CALM WAS returning slowly to Urumqi yesterday after days of protests by ethnic Han Chinese angry at what they see as insufficient protection in the face of aggression by native, largely Muslim Uighurs.
The protests last week, which left five dead and brought fresh chaos to the streets of Urumqi, in Xinjiang province, were set off by a strange series of syringe attacks against Han Chinese by assailants believed to be Uighurs.
Urumqi has been in a state of high alert since ethnic riots in early July between the majority Han Chinese and the Uighurs. The government has said nearly 200 were killed in those clashes, mostly Han Chinese.
Li Zhi, the head of Urumqi’s Communist Party, became the most senior ranking official yet to lose his job over the way the riots in July were handled.
Protesters called this week for the resignation of Wang Lequan, Xinjiang party secretary, and some believe he may yet lose his job over the way in which the July protests in Urumqi – where Han and Uighur had previously co-existed peacefully – were allowed to escalate.

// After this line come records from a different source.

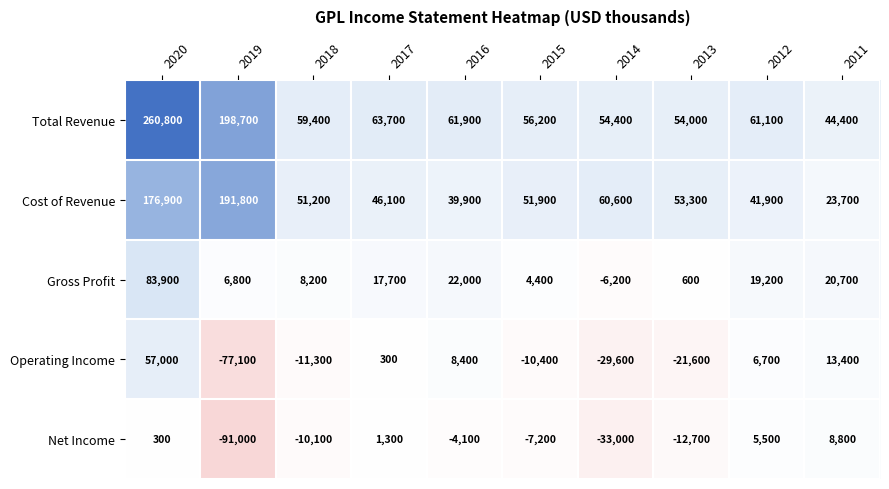

Count the number of data series in this chart.

5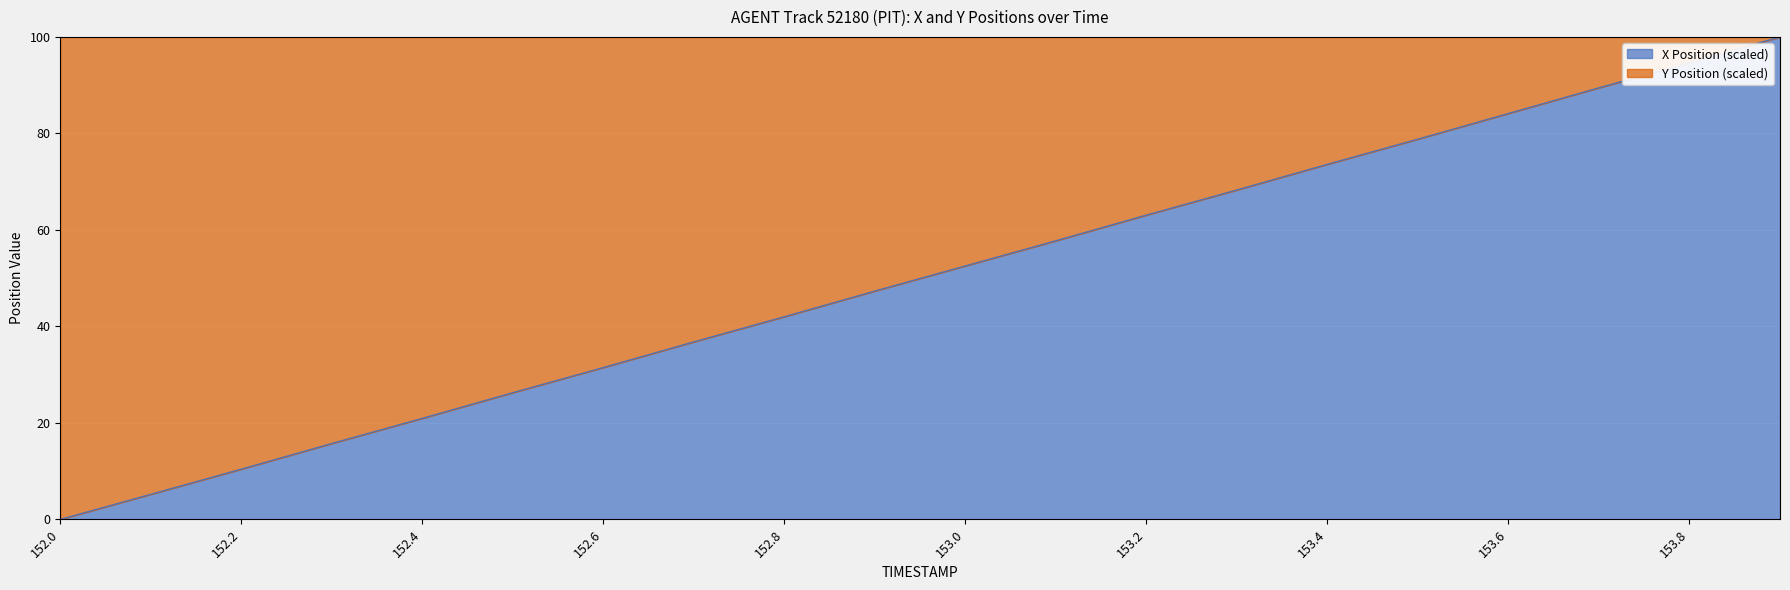

List the labels in order of value, largest first.

153.9, 153.8, 153.7, 153.6, 153.5, 153.4, 153.3, 153.2, 153.1, 153.0, 152.9, 152.8, 152.7, 152.6, 152.5, 152.4, 152.3, 152.2, 152.1, 152.0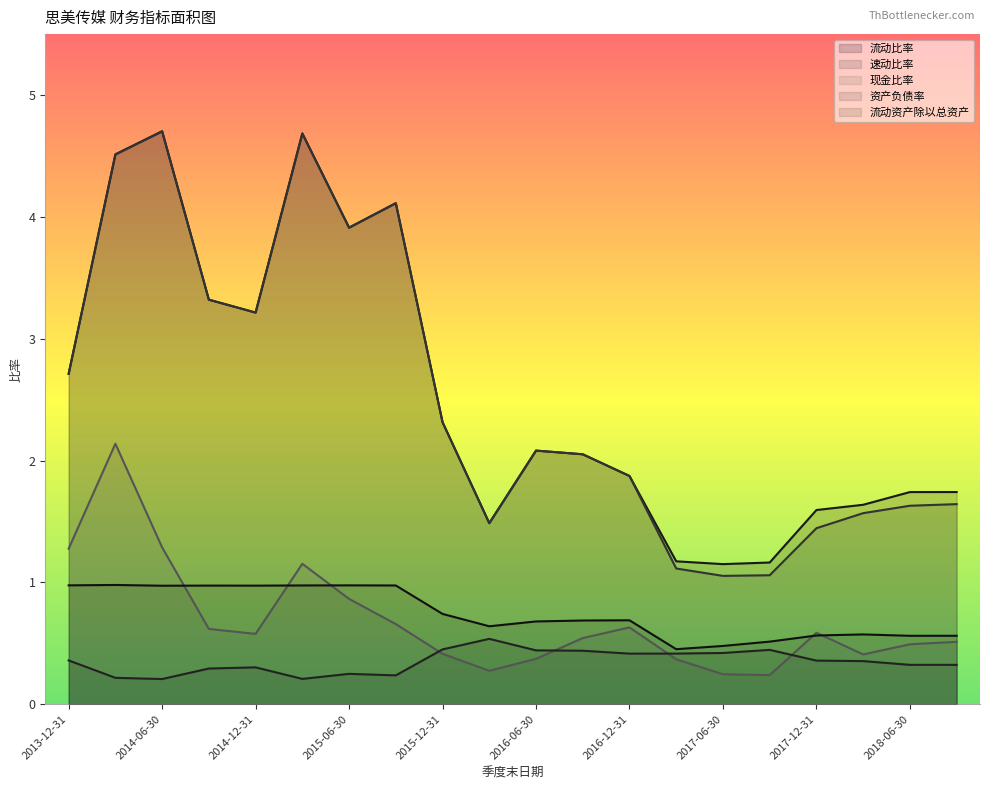

True or false: 流动比率 has a value of 1.3 at 2016-12-31.

False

Mr Wang is a member of China’s ruling Politburo, and an ally of President Hu Jintao.
Mr Wang is being blamed for not providing adequate protection over the syringe attacks. The attacks were blamed on Muslim separatists on Friday, and propaganda trucks on the streets broadcast that these attacks were part of a terror plot, although no evidence of this was given.

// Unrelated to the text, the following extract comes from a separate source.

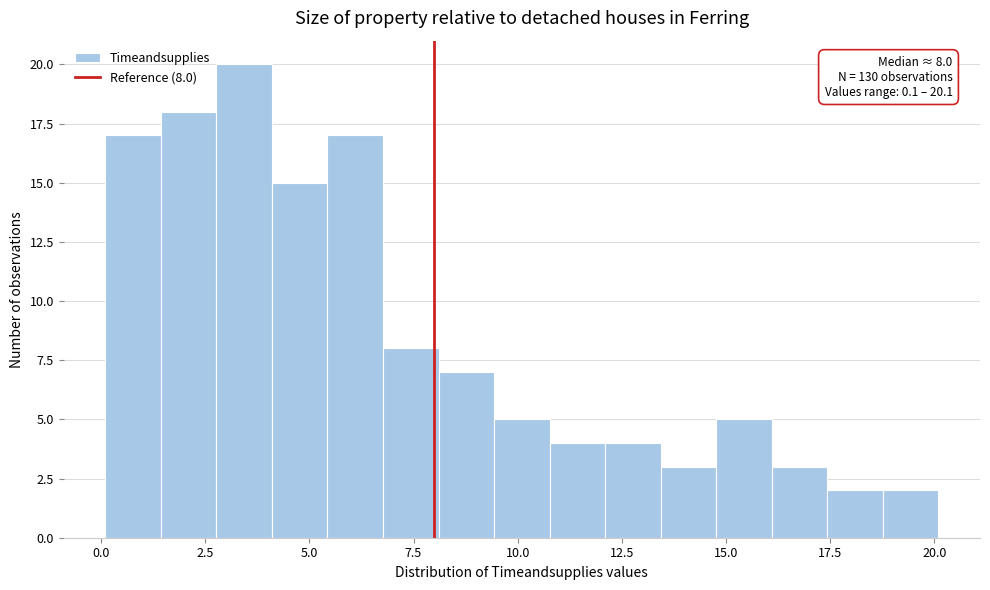

Read against the x-axis, roughly where is the centre of the tallest bar?

3.5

Xinjiang police have detained 25 suspects – two of them jabbed a taxi driver with a heroin-filled syringe and stole 710 yuan (€72) to buy drugs, the police said. No motive was given for the other attacks. One young Uighur confessed to sticking a pin in a woman’s buttocks at a fruit stall.
Over 500 people have sought treatment for stabbings, while about 100 showed signs of having been pricked by needles.

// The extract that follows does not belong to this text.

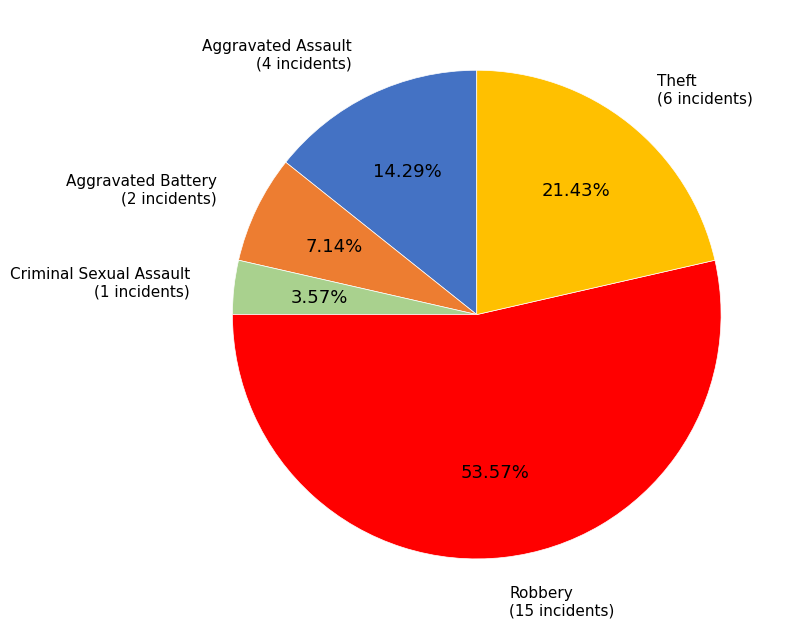

Does any single category account for the majority?

Yes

Meanwhile, a Taiwanese film festival is to screen a documentary about the life of exiled Uighur activist Rebiya Kadeer, who has been accused by Beijing of inciting the violence in July.
The 10 Conditions of Love will be shown next month at the festival in Kaohsiung city, and looks certain to be opposed by China, which protested to the Australian government last month when Ms Kadeer attended a festival in Melbourne that screened the film.
Warmer ties across the Strait of Taiwan were put under strain last week when the Dalai Lama visited survivors of Typhoon Morakot in southern Taiwan.